The last few decades have ushered in a transformation of diets on a global scale as a result of the influence of globalization, economic, demographic, and technological developments, and shifting agricultural systems and priorities on food environments. Traditional diets based on consumption of legumes, staple grains and fruits and vegetables are transitioning to include more foods that are processed and refined, energy dense and nutrient poor, purchased and consumed away from home, and animal-sourced. In this context, many low- and middle-income countries (LMIC) are struggling to address the emerging double burden of malnutrition, characterized by chronic undernutrition and increasing prevalence of overweight, obesity, and diet-related non-communicable diseases, through the food environment.

Food environments are an interface between the wider food system and the individual through which decisions are made about food acquisition, preparation, and consumption behaviors. They include political, economic, sociocultural, and physical food environment elements or conditions that shape what, when, where, how, why, and to whom foods are available, accessible, affordable, acceptable, and consumed. Investigating the drivers within food environments and food systems enables a holistic understanding of the processes that link an individual to their food environment through their choices about food acquisition and consumption.

Aim

The Food Environments Working Group seeks to improve understanding of the relationship between food environments and food choice in LMICs. Works in progress include 1) a synthesis that considers the usefulness of conceptual frameworks in studying the complex, dynamic, and reciprocal relationships between the food environment, individual food choice, and health and nutrition outcomes in LMICs, using evidence from the DFC portfolio;  2) an analysis of recommended actions in global nutrition initiatives that link the food environment and food choice and bridge learnings from the DFC-portfolio. 

 Activities

  • Presentation: Development and presentation of a DFC Learning Lab at ANH Academy Week 2020. The Learning Lab focused on identification and measurement of relationships between changing food environments and food choice to inform policy and program actions to support healthy food choice in LMICs and presented illustrative case studies from two DFC projects as well as preliminary results from one of the projects in development by the working group.
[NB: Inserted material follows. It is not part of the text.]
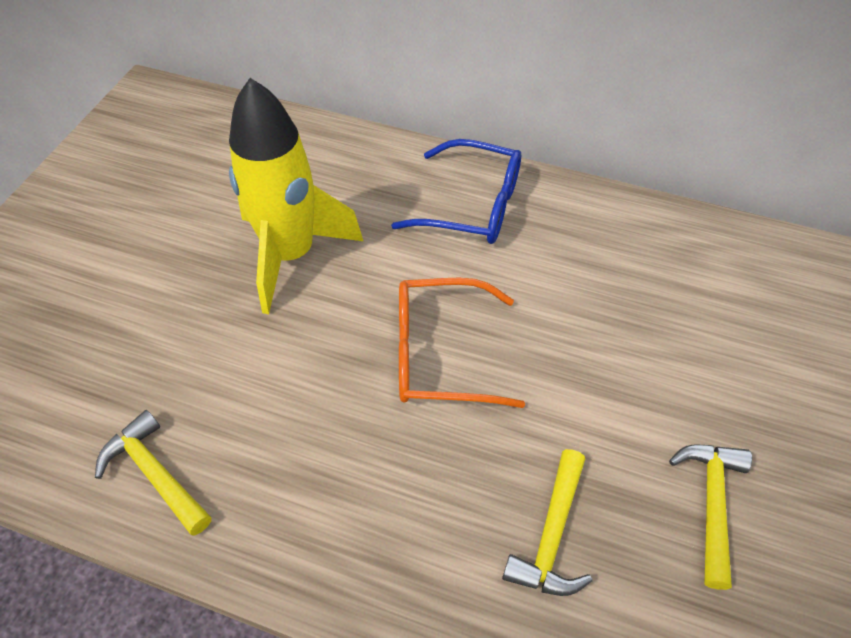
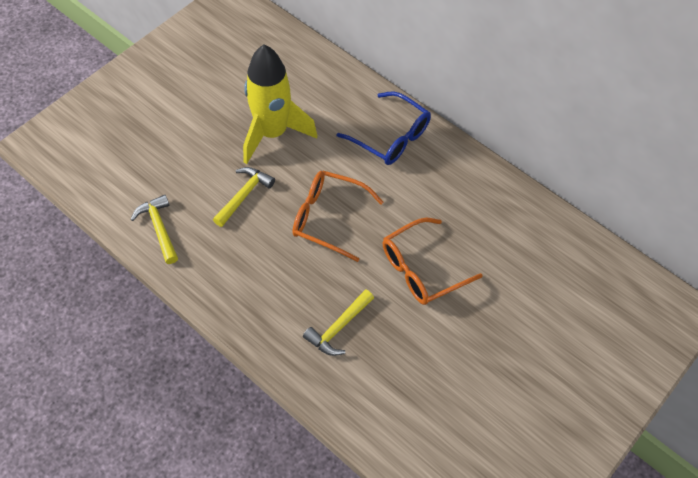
camera: 20 degrees right, 5 degrees up
yellow hammer [669,445,752,590] -> yellow hammer moved to [213,167,275,227]
none -> orange glasses [383,218,483,305]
“Understanding drivers of food choice in changing food environments of low- and middle-income countries to inform program and policy” By Blake CE, Constantinides S, Turner C, Warren A, Ambikapathi R, Holdsworth M, Laar A, Sellen D, Frongillo E. 5th Agriculture, Nutrition & Health (ANH) Academy Week Learning Lab, June 24, 2020.
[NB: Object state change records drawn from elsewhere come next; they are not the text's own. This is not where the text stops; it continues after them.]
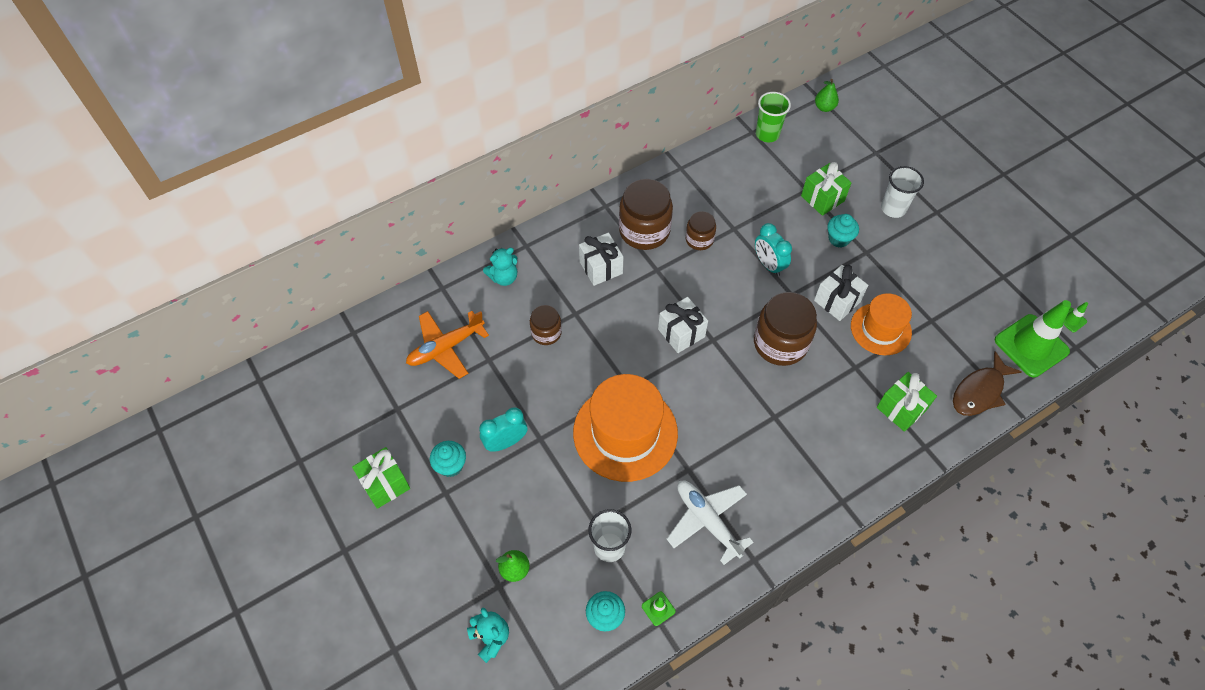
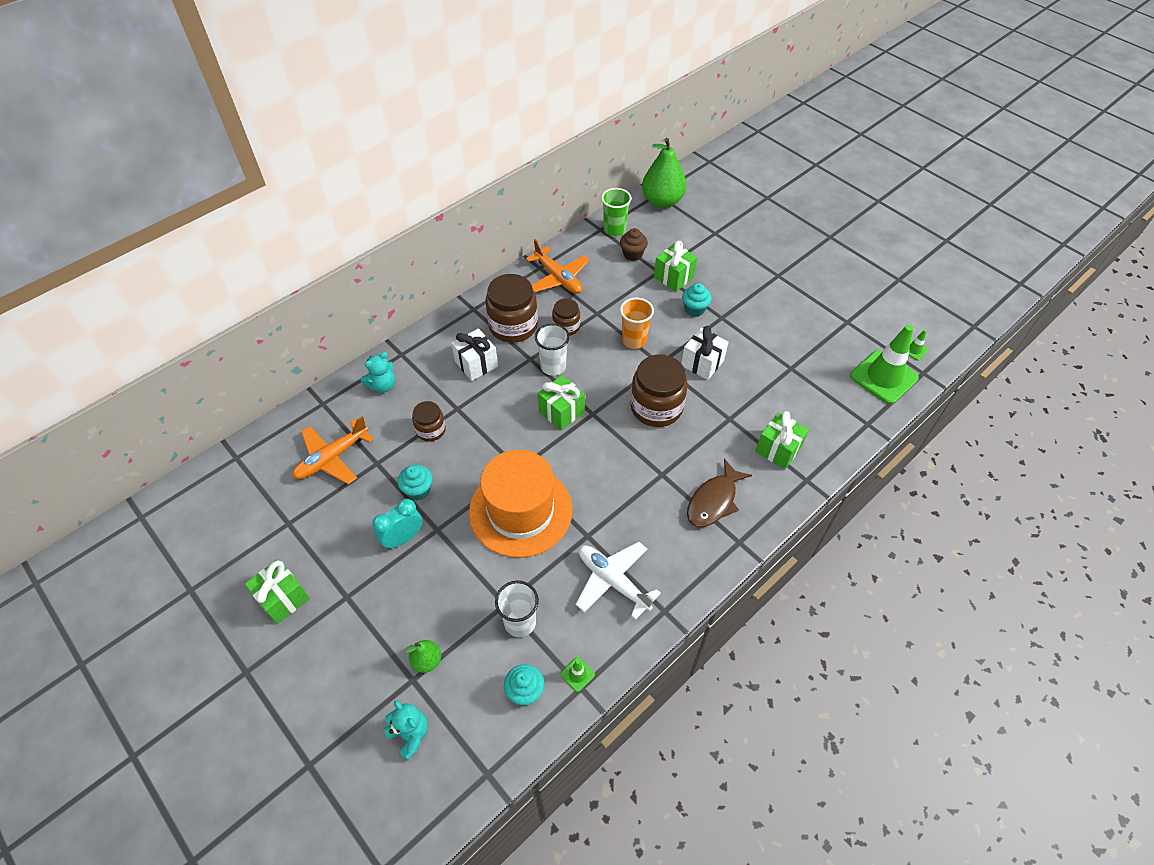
camera: 10 degrees left, 5 degrees down
turquoise cupcake [430,441,466,477] -> turquoise cupcake moved to [398,465,432,500]
white gift [658,297,708,353] -> green gift [538,375,585,430]
turquoise clock [755,223,792,276] -> orange cup [620,298,654,349]
green pear [815,79,839,112] -> green pear [642,138,687,208], size x2.07
orange hat [851,293,912,355] -> none
white cup [881,166,924,218] -> white cup moved to [535,324,570,376]
brown fish [953,351,1022,416] -> brown fish moved to [687,459,752,527]
none -> orange plane [526,239,590,294]
none -> brown cupcake [620,228,648,261]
  • Presentation: “Assessing the interface between food environments and food choice to inform policy and program action” Presentation by Constantinides S. Micronutrient Forum, November 9 – 13, 2020.
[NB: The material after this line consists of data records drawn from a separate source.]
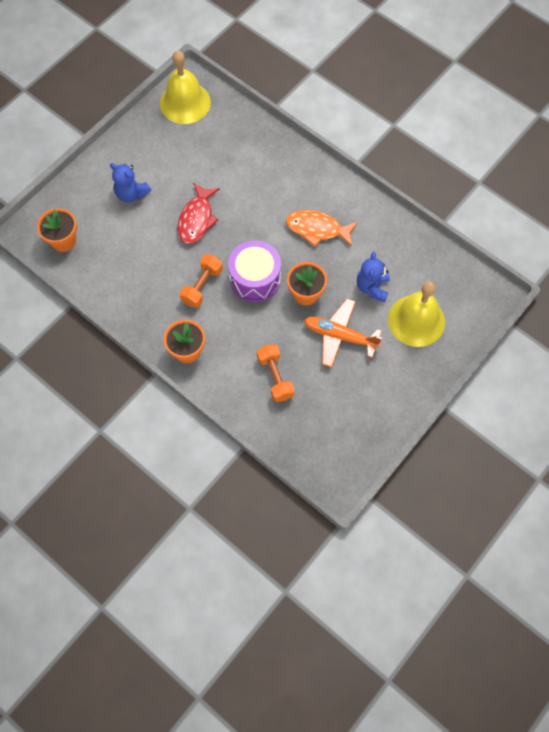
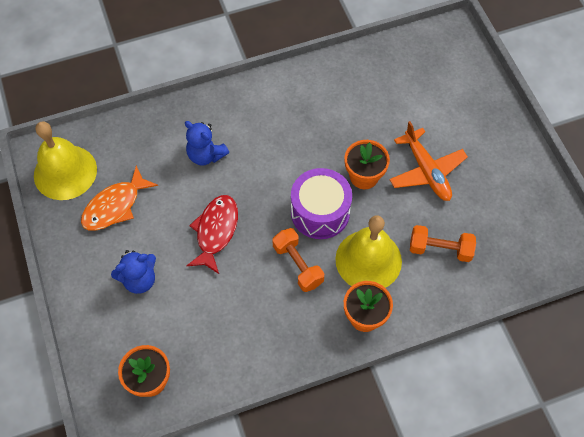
camera: 60 degrees left, 5 degrees down
red fish [178,183,220,244] -> red fish turned 120 degrees counterclockwise [186,195,238,274]
orange fish [286,210,358,246] -> orange fish moved to [81,166,158,231]
orange plane [304,299,382,367] -> orange plane turned 75 degrees counterclockwise [389,121,468,201]
blue teddy bear [357,252,390,302] -> blue teddy bear moved to [185,121,229,166]
yellow bell [388,282,445,347] -> yellow bell moved to [335,215,402,288]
Speakers: Christine Blake, Helen Walls, Mirriam Matita, and Sigrid Wertheim-Heck

Moderator: Edward A Frongillo

  • Presentation: Constantinides, S.V. (presenter), Turner, C., Bhandari, S., Reyes, L., Frongillo, E.A., Blake, C.E. Using  a global framework to assess relationships between the food environment and food choices: evidence from the Drivers of Food Choice Program. Natural Resources Institute (NRI)/Food and Nutrition Security (FaNSI) International Seminar on Food Systems and Nutrition Security in Africa. Food Systems for Improved Nutrition Programme Session: Food system actions for improved nutrition: concepts and practice. January 26-28, 2021 (virtual).